**TO DO**
A – List every person named in the text about Lomba de São Pedro other than Saint Peter.
B – Please copy the passage of the text about Lomba de São Pedro between "The parochial church, dedicated" and "Lomba de Cima.", inclusive, word for word.

::: SOURCE DOCUMENT

Lomba de São Pedro is a civil parish in the municipality of Ribeira Grande in the Portuguese in the archipelago of the Azores. The population in 2011 was 284, in an area of 8.25 km². Lomba de São Pedro is the least-populated parish in Ribeira Grande.

==History==
Lomba de São Pedro was a historically part of Fenais da Ajuda, until being elevated to the status of civil parish by regional decree 24/80/A, on 15 September 1980.

The parish of Lomba de São Pedro is the most distant parish in the municipality of Ribeira Grande. Its foundation and settlement has been lost historically, to the point that the Azorean chronicler Gaspar Frutuoso does not refer to it in his detailed descriptions of the area.

The parochial church, dedicated to Saint Peter, was constructed in the 19th century by Dr. José Maria. The interior of the temple includes an image of the patron saint, donated by António José de Lima, and an altar decorated in gilded woodwork and surmounted with royal coat-of-arms.

==Geography==
The parish is located along the Regional E.R.1-1ª roadway linking the municipalities of Ribeira Grande and Nordeste: Lomba de São Pedro is situated between Salga and Fenais da Ajuda. This parish is a long strip that extends from the Atlantic into the interior. The region's toponymy derives literally refers to its geographic position, situated on the lomba (hullock or plateau) dividing two ravines, and associated with the religious veneration of Saint Peter in that area. The parish contains the localities Lomba de Baixo and Lomba de Cima.

==Churches==
- Church of São Pedro (Igreja de Lomba de São Pedro/Igreja de São Pedro), based on a hermitage from the 16th century, this temple was constructed in the mid-19th century;
- Seventh-day Adventist Church of Lomba de São Pedro One of two Seventh-day Adventist churches on the island of São Miguel, with the other church being in Ponta Delgada.

::::::
::: RECORDS SHOWN

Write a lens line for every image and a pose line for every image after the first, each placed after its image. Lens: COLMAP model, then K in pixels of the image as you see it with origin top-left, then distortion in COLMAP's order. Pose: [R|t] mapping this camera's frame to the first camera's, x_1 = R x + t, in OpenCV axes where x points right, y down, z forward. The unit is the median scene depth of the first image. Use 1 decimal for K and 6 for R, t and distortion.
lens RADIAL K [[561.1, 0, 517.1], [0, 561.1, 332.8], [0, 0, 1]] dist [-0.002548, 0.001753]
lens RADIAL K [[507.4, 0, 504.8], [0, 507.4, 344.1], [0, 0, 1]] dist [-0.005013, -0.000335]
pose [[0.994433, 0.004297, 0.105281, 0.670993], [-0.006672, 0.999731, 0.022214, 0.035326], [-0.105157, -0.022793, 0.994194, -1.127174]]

::::::
::: RECORDS SHOWN

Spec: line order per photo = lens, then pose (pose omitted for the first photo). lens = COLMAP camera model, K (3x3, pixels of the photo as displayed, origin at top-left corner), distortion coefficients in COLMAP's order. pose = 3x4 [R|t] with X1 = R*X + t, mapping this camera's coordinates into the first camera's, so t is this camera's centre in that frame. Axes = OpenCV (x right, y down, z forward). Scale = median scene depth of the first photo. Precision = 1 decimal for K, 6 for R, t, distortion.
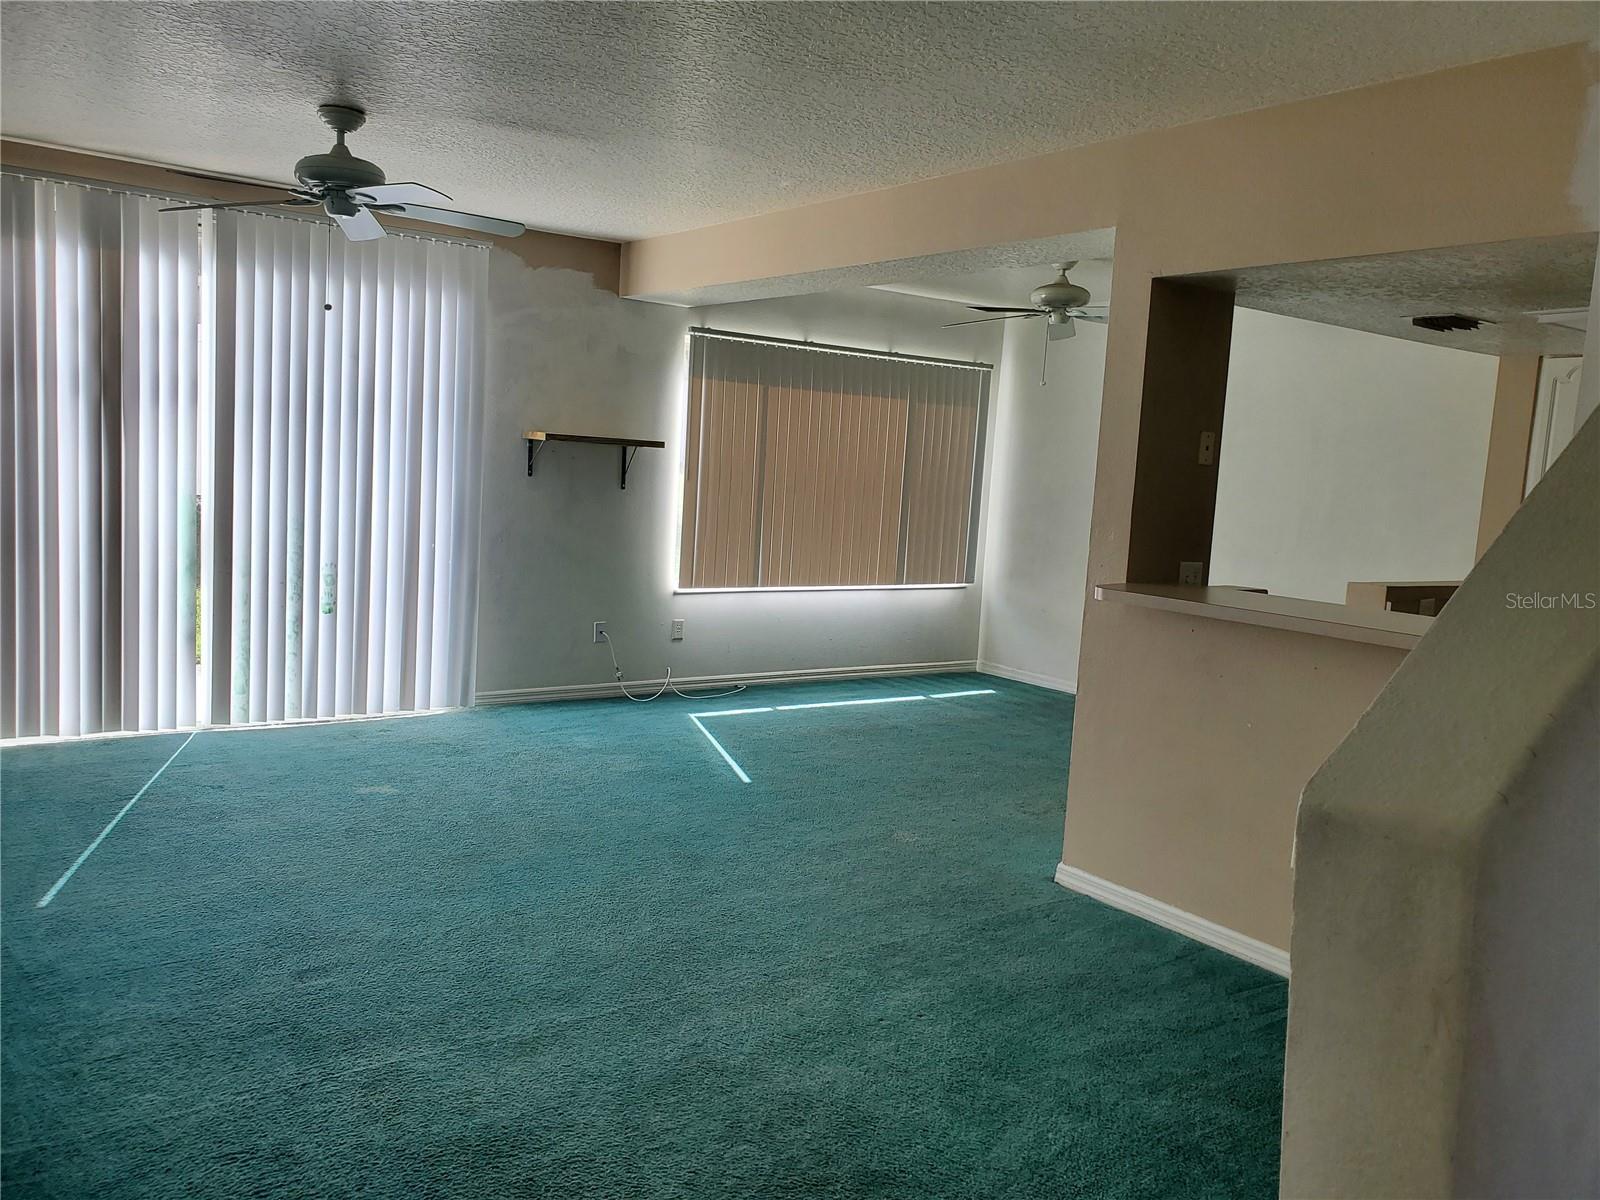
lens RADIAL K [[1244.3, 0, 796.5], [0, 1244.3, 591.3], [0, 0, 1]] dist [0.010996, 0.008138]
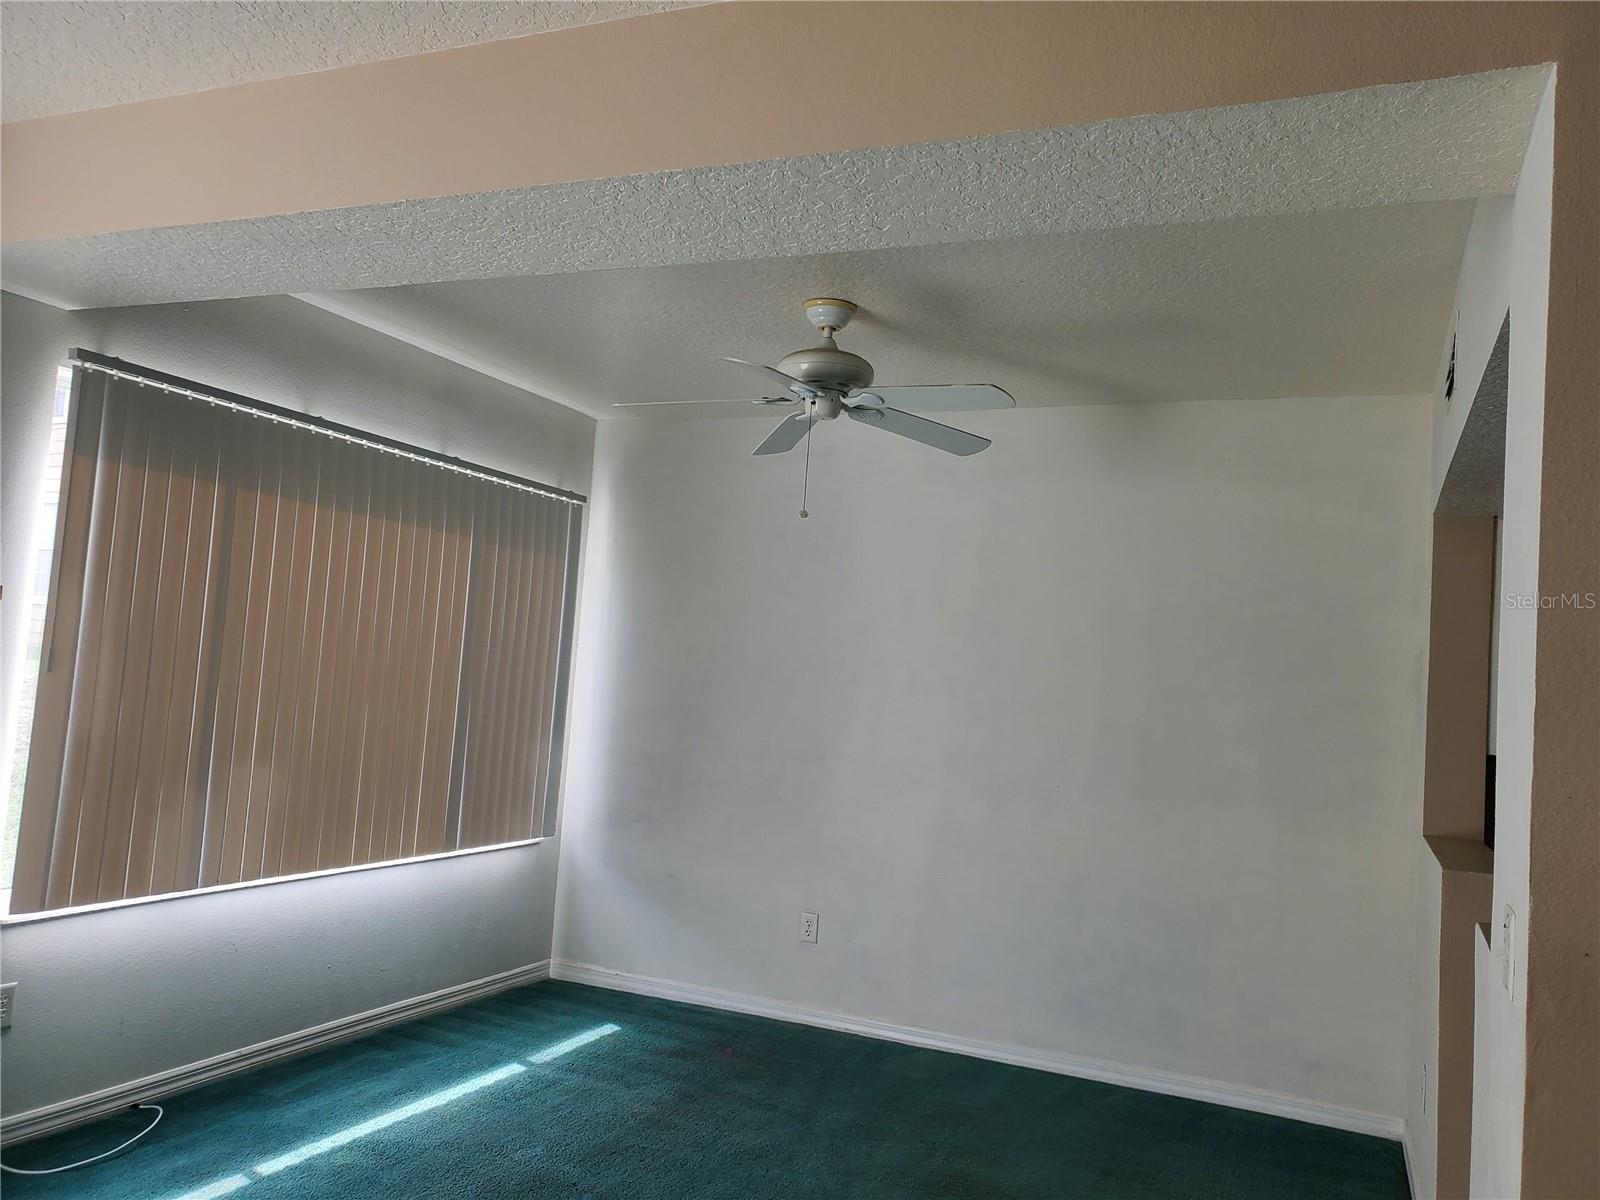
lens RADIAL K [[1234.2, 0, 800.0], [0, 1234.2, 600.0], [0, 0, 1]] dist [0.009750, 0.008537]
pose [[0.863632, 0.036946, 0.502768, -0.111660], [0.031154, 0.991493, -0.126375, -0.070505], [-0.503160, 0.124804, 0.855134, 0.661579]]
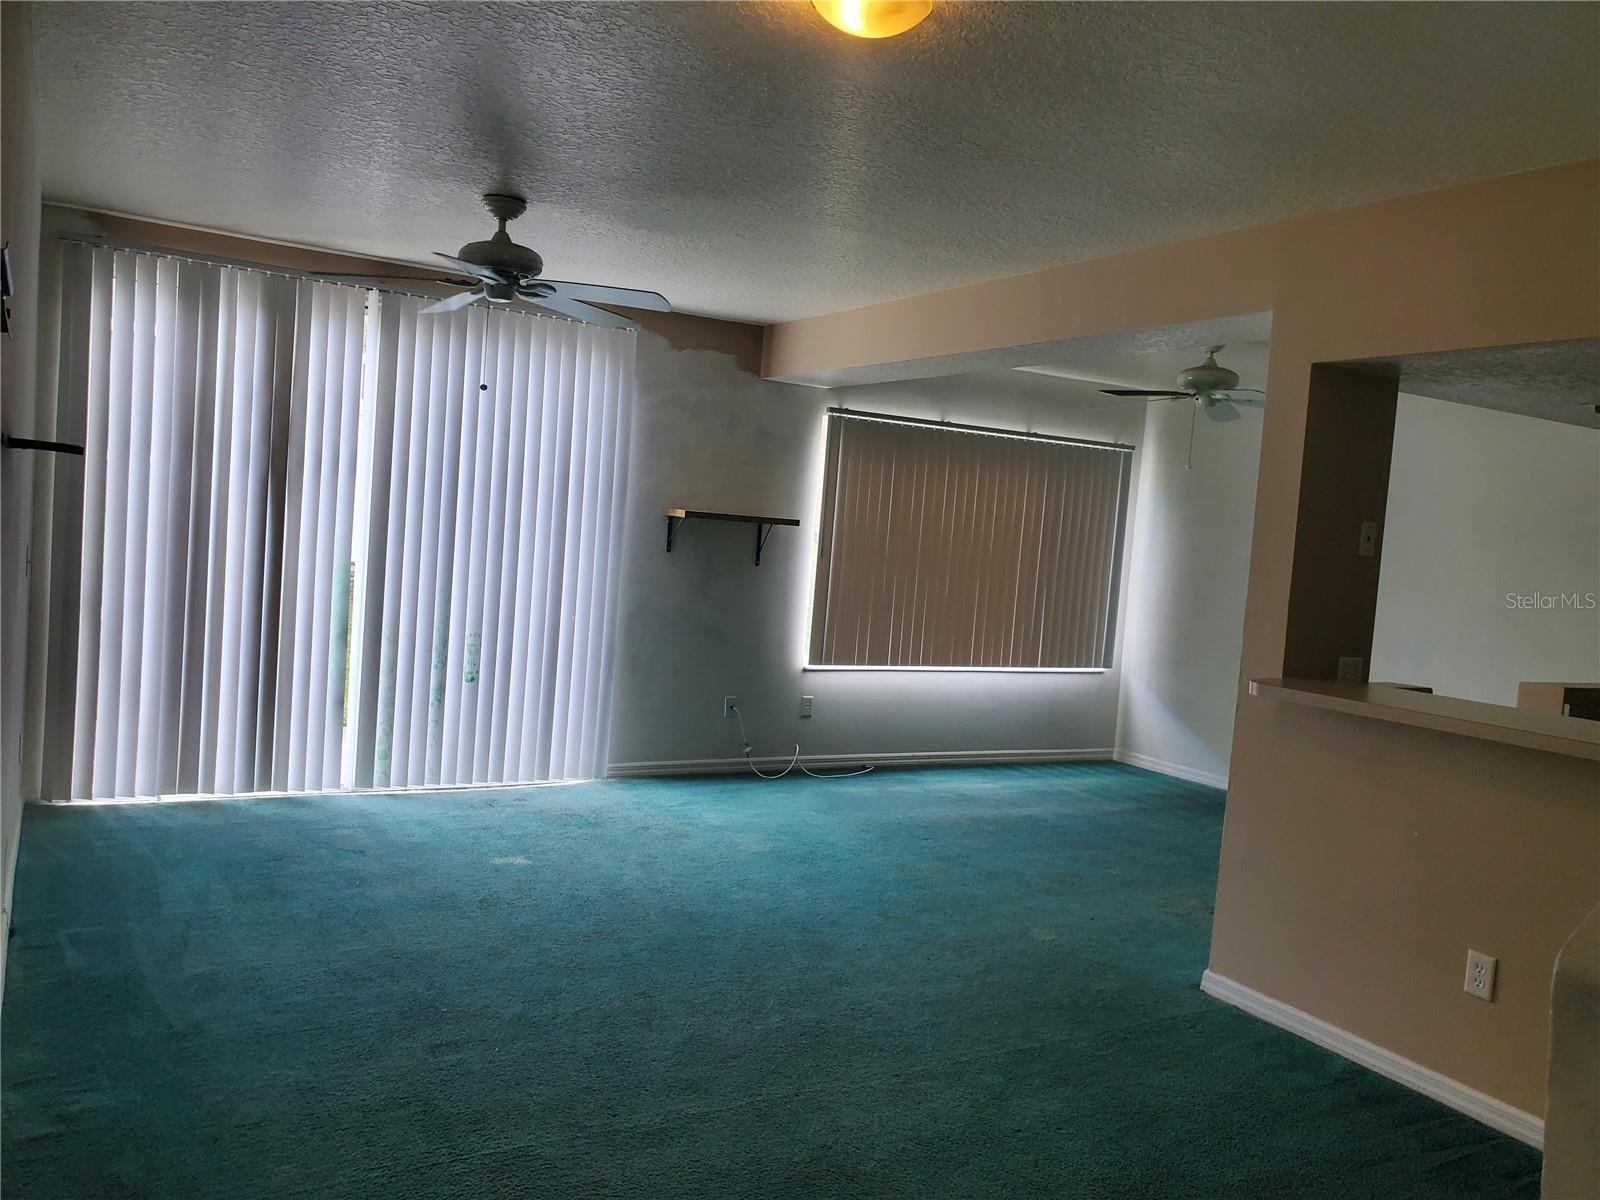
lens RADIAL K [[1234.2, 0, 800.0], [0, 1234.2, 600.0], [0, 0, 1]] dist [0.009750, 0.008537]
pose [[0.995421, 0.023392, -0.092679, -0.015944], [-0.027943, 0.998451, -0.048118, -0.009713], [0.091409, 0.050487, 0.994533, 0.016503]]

::::::
::: RECORDS SHOWN

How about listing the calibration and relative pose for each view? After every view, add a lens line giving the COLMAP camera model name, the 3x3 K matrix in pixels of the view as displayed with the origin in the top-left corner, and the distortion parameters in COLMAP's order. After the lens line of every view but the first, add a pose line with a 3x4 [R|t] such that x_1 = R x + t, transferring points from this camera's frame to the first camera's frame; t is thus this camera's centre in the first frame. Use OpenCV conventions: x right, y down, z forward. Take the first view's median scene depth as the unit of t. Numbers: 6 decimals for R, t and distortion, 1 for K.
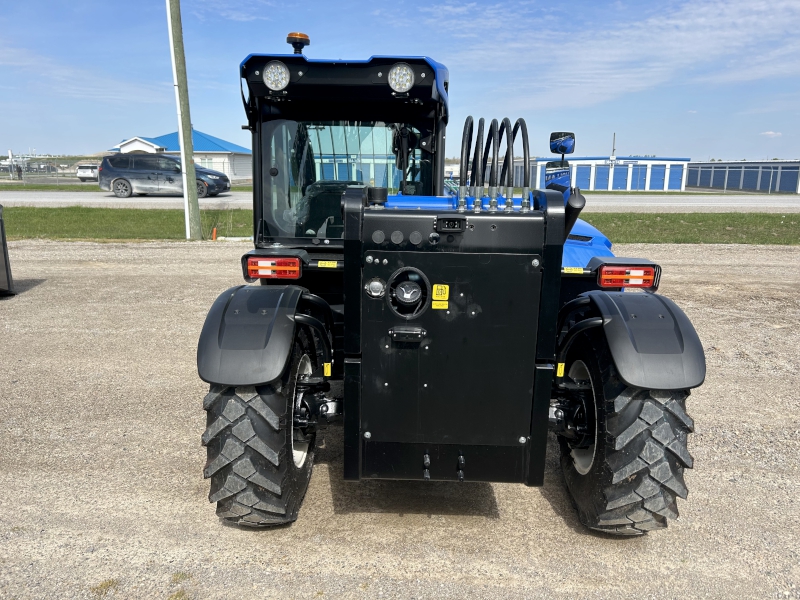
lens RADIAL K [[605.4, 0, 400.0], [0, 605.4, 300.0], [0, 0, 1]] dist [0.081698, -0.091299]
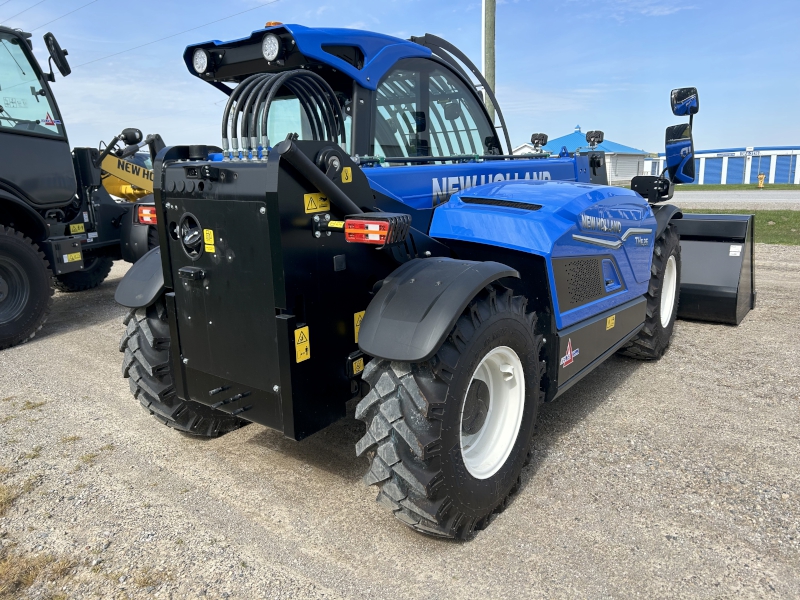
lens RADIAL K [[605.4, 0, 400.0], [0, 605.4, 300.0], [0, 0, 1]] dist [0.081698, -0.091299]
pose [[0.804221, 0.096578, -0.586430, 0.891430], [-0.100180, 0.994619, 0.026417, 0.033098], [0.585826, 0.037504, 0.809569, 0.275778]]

::::::

**YOUR RESPONSES**
A –
Gaspar Frutuoso
Dr. José Maria
António José de Lima

B –
The parochial church, dedicated to Saint Peter, was constructed in the 19th century by Dr. José Maria. The interior of the temple includes an image of the patron saint, donated by António José de Lima, and an altar decorated in gilded woodwork and surmounted with royal coat-of-arms.

==Geography==
The parish is located along the Regional E.R.1-1ª roadway linking the municipalities of Ribeira Grande and Nordeste: Lomba de São Pedro is situated between Salga and Fenais da Ajuda. This parish is a long strip that extends from the Atlantic into the interior. The region's toponymy derives literally refers to its geographic position, situated on the lomba (hullock or plateau) dividing two ravines, and associated with the religious veneration of Saint Peter in that area. The parish contains the localities Lomba de Baixo and Lomba de Cima.